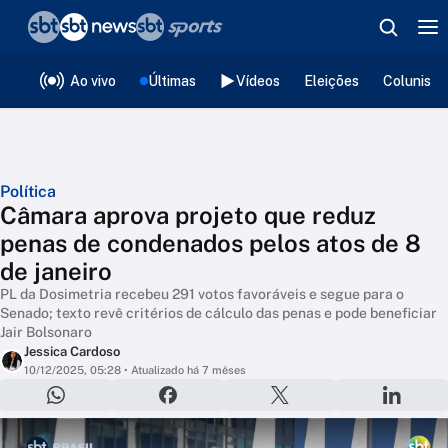
❮
voltar
Editorias
Ao vivo
Últimas
Vídeos
Eleições
Colunista
Política
Câmara aprova projeto que reduz
penas de condenados pelos atos de 8
de janeiro
PL da Dosimetria recebeu 291 votos favoráveis e segue para o
Senado; texto revê critérios de cálculo das penas e pode beneficiar
Jair Bolsonaro
Jessica Cardoso
10/12/2025, 05:28
• Atualizado há 7 mêses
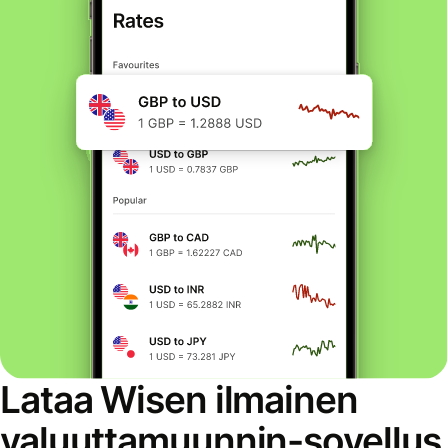
Lataa Wisen ilmainen
valuuttamuunnin-sovellus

★ ★ ★ ★

Reproduce the material above, unchanged, from the line containing "Lataa Wisen ilmainen" through the end of the material.

Lataa Wisen ilmainen
valuuttamuunnin-sovellus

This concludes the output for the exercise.